In giving meaning to the expression "condominium complex," the Tribunal is directed to the definition of "residential complex." Though not argued orally, the respondent's position that the FST new housing rebate must be calculated on a building-by-building basis is grounded in the use of the word "building," in the singular, in the definition of "residential complex." In contradiction, counsel for the appellant maintained that the word "building" could be read in the plural and, as such, that a condominium complex may be comprised of more than a single building.

Based on subsection 33(2) of the Interpretation Act, the majority of the Tribunal is satisfied that the word "building" can be read in the plural and rejects, therefore, the argument of counsel for the respondent that subsection 15(2) of the Interpretation Act prohibits such a reading.
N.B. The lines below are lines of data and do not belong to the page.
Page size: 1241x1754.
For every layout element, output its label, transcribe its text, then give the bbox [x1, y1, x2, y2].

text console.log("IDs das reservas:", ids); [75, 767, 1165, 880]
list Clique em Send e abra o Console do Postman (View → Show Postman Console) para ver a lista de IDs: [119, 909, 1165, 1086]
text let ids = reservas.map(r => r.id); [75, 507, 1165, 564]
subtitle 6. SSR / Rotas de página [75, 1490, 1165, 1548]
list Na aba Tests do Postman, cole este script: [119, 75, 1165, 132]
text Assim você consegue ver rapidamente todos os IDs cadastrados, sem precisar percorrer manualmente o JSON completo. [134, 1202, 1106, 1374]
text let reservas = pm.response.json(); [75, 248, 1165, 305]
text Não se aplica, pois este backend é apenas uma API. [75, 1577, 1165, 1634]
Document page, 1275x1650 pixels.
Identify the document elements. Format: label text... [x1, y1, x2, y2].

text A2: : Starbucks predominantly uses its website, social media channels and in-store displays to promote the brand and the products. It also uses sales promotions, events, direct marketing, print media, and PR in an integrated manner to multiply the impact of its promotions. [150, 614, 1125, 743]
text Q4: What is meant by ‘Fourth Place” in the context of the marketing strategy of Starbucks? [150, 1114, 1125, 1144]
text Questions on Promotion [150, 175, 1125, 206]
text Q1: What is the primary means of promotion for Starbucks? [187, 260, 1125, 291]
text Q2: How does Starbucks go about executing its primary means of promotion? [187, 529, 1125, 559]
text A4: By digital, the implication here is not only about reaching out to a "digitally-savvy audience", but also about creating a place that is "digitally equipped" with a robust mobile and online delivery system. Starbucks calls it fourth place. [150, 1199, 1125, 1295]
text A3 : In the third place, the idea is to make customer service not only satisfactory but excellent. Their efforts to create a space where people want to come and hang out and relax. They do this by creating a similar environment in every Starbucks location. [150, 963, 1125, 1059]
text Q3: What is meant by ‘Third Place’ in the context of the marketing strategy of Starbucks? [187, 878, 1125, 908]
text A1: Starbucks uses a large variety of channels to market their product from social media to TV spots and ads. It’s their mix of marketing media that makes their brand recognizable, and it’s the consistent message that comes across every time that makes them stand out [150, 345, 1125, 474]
When read in the plural, the majority of the Tribunal is satisfied that a residential complex may encompass more than a single building. Accordingly, a condominium complex may also encompass more than a single building, such as Illahee.

Accordingly, the appeal is allowed. The majority of the Tribunal returns this matter to the Minister for reconsideration of the appellant's application for an FST new housing rebate in a manner consistent with this decision.

DISSENTING OPINION OF MEMBER BLOUIN

I cannot agree with the conclusion that "residential complex" can be interpreted to include more than a single building. Though subsection 33(2) of the Interpretation Act directs that words in the singular include the plural, I am not persuaded that the word "building," found in the definition of "residential complex," should be read in the plural. For instance, if "building" were read in the plural in paragraph (a) of the definition of "residential complex," numerous other changes would be required within the definition for it to be grammatically correct and logically consistent. [13] Because of the extent of these changes, I am persuaded that "building" was never intended to be read in the plural. As such, I interpret "residential complex" to be limited to a single building, which would require the Minister to calculate the FST new housing rebate on a building-by-building basis.


[ Table of Contents]

1. R.S.C. 1985, c. E-15.

2. S.C. 1990, c. 45, s. 12, as amended by S.C. 1993, c. 27, s. 7.

3. Pursuant to paragraph 121(3)( b ) of the Act, where the construction of a condominium complex was, on January 1, 1991, more than 50 percent completed, 75 percent of the estimated FST for the residential condominium unit shall be rebated to the builder. The terms "condominium complex" and "residential condominium unit" are defined in the Act.

4. The legislation was retroactively amended on June 10, 1993, supra , note 2.

5. The Oxford Paperback Dictionary (Oxford: Oxford University Press, 1979) at 124.

6. See, for example, GST Questions and Answers , Tax Application - Goods - Real Property, GST No. 2.E.168, Q11180, revised February 1992.

7. R.S.C. 1985, c. I - 21, s. 33(2), which states that "[w]ords in the singular include the plural, and words in the plural include the singular."

8. Counsel submitted that the word "unit" in the expression "condominium unit" must be read in the plural. In addition, the word "part," found in the definition of "residential complex" must, at times, be read in the plural.

9. Joseph Granger v. Canada Employment and Immigration Commission , [1986] 3 F.C. 70, affirmed [1989] 1 S.C.R. 141.

10. The Concise Oxford Dictionary of Current English , 8th ed. (Oxford: Clarendon Press, 1990) at 233.

11. Le Nouveau Petit Robert (Montréal: DICOROBERT, 1993) at 1129.

12. Interpretation Act , supra , note 7, s. 15(2).

13. For instance, subparagraph ( a )(ii) of the definition of "residential complex" would need to be read something like "that proportion of the land subjacent to the buildings that those parts of the buildings are to all the buildings."